Bana uzattığı eli sıkıca tuttum. Arabaya doğru ilerlerken arkama dönüp tekrardan uçuruma baktım. İçimden "İntikam'ını alacağım Defne."
dedim. Cem'in kapıyı açmasıyla koltuğa oturdum.

   Yol boyunca sürekli defne'yi düşündüm.Yani eski hâlimi. Sapsarı saçlarıyla , simsiyah gözlerini aklıma getirdim. Keşke bunları yaşamasaydı. Yüzündeki gülümseme hiç gitmeseydi. Gülümseme demişken , bir kitapta okumuştum. Yazara göre Tanrı acı çekenlerin dayanması için "gülmek " eylemini onlara bahşetmişti.

    Cem'in kapımı açmasıyla eve geldiğimizi yeni fark etmiştim. Cem endişeli bir şekilde , " İyi misin defne? İstersen başka bir yere gidelim." dedi.
Ona çok şey borçluyum. Benim için bu oyun olan evliliği de kabul etti. Bana hâlâ defne diyordu. Bunu ondan ben istemiştim.
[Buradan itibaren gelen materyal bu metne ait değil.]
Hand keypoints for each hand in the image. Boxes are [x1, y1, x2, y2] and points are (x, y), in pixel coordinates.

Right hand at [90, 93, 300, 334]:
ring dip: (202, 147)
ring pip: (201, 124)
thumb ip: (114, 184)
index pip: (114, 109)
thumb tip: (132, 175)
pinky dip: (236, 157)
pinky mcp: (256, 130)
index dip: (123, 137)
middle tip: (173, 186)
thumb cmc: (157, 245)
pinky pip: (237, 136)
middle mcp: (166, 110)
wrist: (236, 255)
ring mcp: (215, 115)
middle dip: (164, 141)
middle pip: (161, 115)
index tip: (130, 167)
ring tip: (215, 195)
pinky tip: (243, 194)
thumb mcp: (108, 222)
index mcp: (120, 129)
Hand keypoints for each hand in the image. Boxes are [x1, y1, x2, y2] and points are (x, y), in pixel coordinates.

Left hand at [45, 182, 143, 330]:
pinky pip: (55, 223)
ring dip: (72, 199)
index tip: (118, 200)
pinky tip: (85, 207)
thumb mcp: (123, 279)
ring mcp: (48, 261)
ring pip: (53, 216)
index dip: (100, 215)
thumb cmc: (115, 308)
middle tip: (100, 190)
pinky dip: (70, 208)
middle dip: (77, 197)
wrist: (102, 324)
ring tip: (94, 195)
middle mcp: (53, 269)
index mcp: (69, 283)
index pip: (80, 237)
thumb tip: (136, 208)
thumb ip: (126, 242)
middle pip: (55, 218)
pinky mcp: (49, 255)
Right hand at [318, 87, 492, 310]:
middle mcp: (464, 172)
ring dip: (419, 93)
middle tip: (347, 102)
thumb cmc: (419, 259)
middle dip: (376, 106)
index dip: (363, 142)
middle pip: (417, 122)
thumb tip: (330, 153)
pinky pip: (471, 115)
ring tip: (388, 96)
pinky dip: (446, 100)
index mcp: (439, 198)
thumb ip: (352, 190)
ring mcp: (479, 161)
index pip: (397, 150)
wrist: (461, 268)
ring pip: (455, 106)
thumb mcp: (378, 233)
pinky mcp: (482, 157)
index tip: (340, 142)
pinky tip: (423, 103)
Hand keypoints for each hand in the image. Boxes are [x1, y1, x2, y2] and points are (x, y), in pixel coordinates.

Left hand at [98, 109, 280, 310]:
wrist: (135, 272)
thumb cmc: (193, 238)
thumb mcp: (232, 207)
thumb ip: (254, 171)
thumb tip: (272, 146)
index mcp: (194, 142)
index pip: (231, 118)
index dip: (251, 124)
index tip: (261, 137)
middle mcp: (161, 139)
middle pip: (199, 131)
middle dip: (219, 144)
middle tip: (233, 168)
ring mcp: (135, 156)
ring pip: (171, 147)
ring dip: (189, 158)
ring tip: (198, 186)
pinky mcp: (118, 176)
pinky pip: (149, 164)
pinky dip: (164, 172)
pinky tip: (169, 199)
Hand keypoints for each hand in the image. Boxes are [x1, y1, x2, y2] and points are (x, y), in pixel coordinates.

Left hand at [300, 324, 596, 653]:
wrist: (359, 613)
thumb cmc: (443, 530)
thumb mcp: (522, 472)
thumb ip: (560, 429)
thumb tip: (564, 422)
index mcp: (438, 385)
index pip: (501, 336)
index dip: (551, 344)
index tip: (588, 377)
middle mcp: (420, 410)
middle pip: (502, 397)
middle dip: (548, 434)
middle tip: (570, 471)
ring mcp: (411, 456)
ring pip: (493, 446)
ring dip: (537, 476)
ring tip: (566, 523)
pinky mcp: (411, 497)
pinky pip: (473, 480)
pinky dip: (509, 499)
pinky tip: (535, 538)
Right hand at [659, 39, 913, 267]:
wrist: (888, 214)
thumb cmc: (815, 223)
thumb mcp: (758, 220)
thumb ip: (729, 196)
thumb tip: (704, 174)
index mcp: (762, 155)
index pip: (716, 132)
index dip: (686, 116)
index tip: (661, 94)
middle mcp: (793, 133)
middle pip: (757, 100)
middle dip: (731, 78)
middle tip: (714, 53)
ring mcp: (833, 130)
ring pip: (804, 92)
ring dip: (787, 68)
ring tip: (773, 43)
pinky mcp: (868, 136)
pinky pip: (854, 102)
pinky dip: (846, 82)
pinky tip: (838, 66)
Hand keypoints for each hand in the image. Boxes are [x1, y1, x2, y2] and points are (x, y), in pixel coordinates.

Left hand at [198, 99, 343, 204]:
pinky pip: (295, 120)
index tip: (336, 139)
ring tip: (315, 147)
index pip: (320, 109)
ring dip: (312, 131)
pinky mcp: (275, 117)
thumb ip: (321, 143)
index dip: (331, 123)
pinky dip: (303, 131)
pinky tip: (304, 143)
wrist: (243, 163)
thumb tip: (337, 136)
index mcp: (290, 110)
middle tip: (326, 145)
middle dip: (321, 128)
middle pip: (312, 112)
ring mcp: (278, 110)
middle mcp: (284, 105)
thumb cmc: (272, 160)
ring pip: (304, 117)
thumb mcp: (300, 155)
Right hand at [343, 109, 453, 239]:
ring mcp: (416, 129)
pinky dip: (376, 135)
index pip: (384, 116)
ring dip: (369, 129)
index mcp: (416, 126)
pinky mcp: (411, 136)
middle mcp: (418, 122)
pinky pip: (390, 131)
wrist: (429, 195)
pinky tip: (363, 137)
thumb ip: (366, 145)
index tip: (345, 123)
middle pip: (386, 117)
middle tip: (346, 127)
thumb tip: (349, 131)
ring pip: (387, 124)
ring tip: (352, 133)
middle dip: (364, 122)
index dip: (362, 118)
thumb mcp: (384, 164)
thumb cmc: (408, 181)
    Kendimi toparlayarak , "Yok , ben iyiyim. Hem çok acıktım. Sen de açıkmış olmalısın. "dedim.
   "Haklısın, beraber yemek yapalım mı ? Hem biraz kafa dağıtırız."dedi.
Olur anlamında başımı salladıktan sonra boynuna atladım ve sımsıkı sarıldım. O beni bu dünya da mutlu eden tek şey. Cem'in de kolları belime dolandığın da , içim' e öyle bir güven dolmuştu ki. Onun yanında kendimi huzursuz hissetmem imkansızdı. Kulağına fısıldayarak " Ben çok yoruldum. Acaba beni odama kadar taşıyabilir misiniz ? " dedim. Cem ise ışıldayan gözlerle "Memnuniyetle" dedi ve beni kucağına aldı . Bende kollarımı boynuna doladım. O güzel yüz hatlarına bakmaktan kendimi alamadım. Simsiyah saçları ve kirli sakalıyla adeta yürüyen bir afetti.
Biliyordum , bana karşı birşey hissettiğini ama şu anlık odak noktam  başkaydı.
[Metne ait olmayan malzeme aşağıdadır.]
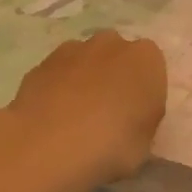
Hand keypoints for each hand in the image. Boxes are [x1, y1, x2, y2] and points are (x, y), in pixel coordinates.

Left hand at [3, 31, 167, 191]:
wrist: (48, 146)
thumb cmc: (112, 145)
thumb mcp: (145, 143)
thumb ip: (142, 121)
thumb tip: (130, 119)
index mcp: (146, 59)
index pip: (152, 67)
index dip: (144, 91)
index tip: (137, 116)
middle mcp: (111, 44)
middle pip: (117, 57)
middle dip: (114, 77)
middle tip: (109, 114)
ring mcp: (71, 50)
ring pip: (84, 63)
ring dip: (84, 82)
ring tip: (76, 120)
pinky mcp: (39, 65)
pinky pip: (57, 76)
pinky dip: (57, 91)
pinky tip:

   Beni odamın kapısına getirdiğinde , kucağından indim.
  "Teşekkürler beyefendi. Hemen üstümü değiştirip , mutfağa geliyorum. "dedim ve yanağına bir öpücük kondurup odama girdim.
Benim de ona karşı hislerim vardı ama içimdeki intikam hırsı bunun üstünü kapatıyordu. Ayna' ya baktığımda elim siyah saçlarıma gitti. Cem saçlarımın bu renk olmasını istemişti. Ona göre beyaz tenime bu siyah saç daha güzel yakıştığını söylüyordu. Haklıydı bence de bu hâlim daha güzeldi. Üstümdekileri çıkarıp , rahat bir ev şortu ve  beyaz crop'umu giydim. İnce bir hırka da giydikten sonra aşağı indim.

  Mutfağa gittiğimde Cem'in sebzeleri yıkadığını gördüm. Hemen içeriye girip doğrama tahtasını ve bıçağı alıp mutfak adasının üzerine bıraktım. Cem beni fark ettiğinde " Diyorum ki sebzeli tavuk sote yapalım. Hem sen seversin . Al bu sebzeleri sen doğra bende eti kesiyim. " dedi.